**Consigna**: Cuenta cuántas de las filas de abajo contienen la cadena "dram", distinguiendo entre mayúsculas y minúsculas. Indica solo el número.

**Filas mostradas**:
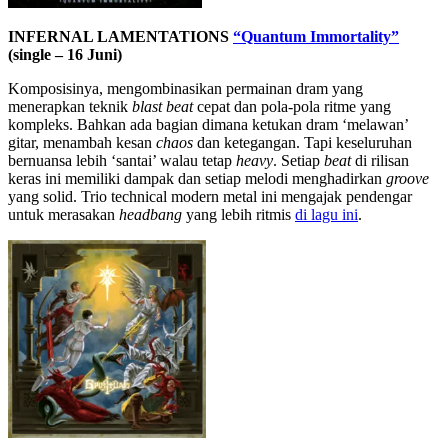
INFERNAL LAMENTATIONS
“Quantum Immortality”
(single – 16 Juni)
Komposisinya, mengombinasikan permainan dram yang
menerapkan teknik
blast beat
cepat dan pola-pola ritme yang
kompleks. Bahkan ada bagian dimana ketukan dram ‘melawan’
gitar, menambah kesan
chaos
dan ketegangan. Tapi keseluruhan
bernuansa lebih ‘santai’ walau tetap
heavy
. Setiap
beat
di rilisan
keras ini memiliki dampak dan setiap melodi menghadirkan
groove
yang solid. Trio technical modern metal ini mengajak pendengar
untuk merasakan
headbang
yang lebih ritmis
di lagu ini
.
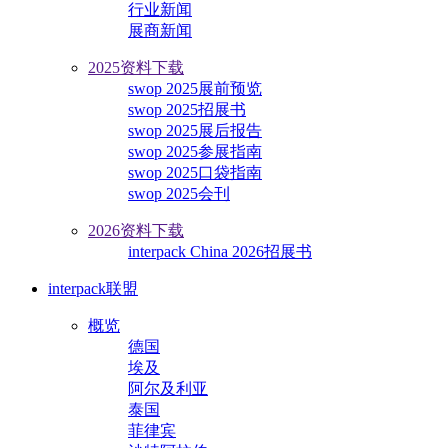
行业新闻
展商新闻
2025资料下载
swop 2025展前预览
swop 2025招展书
swop 2025展后报告
swop 2025参展指南
swop 2025口袋指南
swop 2025会刊
2026资料下载
interpack China 2026招展书
interpack联盟
概览
德国
埃及
阿尔及利亚
泰国
菲律宾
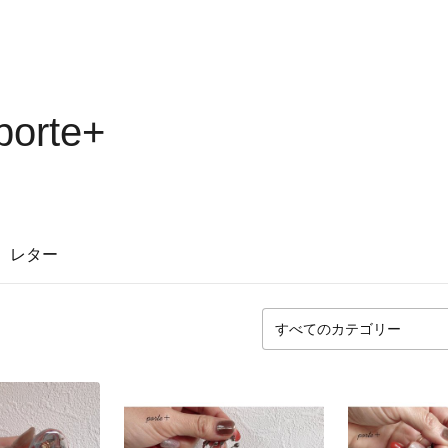
 porte+
レター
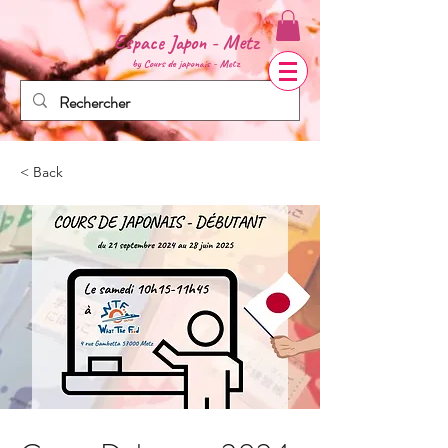
Espace Japon - Metz
by Cours de
japonais - Metz
< Back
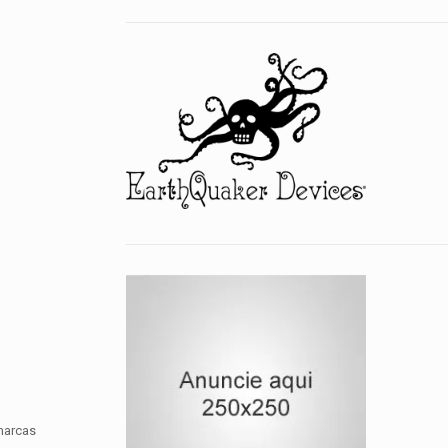
marcas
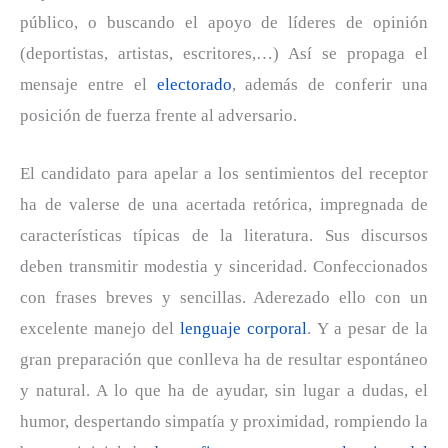
público, o buscando el apoyo de líderes de opinión
(deportistas, artistas, escritores,…) Así se propaga el
mensaje entre el
electorado
, además de conferir una
posición de fuerza frente al adversario.
El candidato para apelar a los sentimientos del receptor
ha de valerse de una acertada retórica, impregnada de
características típicas de la literatura. Sus discursos
deben transmitir modestia y sinceridad. Confeccionados
con frases breves y sencillas. Aderezado ello con un
excelente manejo del
lenguaje corporal
. Y a pesar de la
gran preparación que conlleva ha de resultar espontáneo
y natural. A lo que ha de ayudar, sin lugar a dudas, el
humor, despertando simpatía y proximidad, rompiendo la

**Respuesta**: 2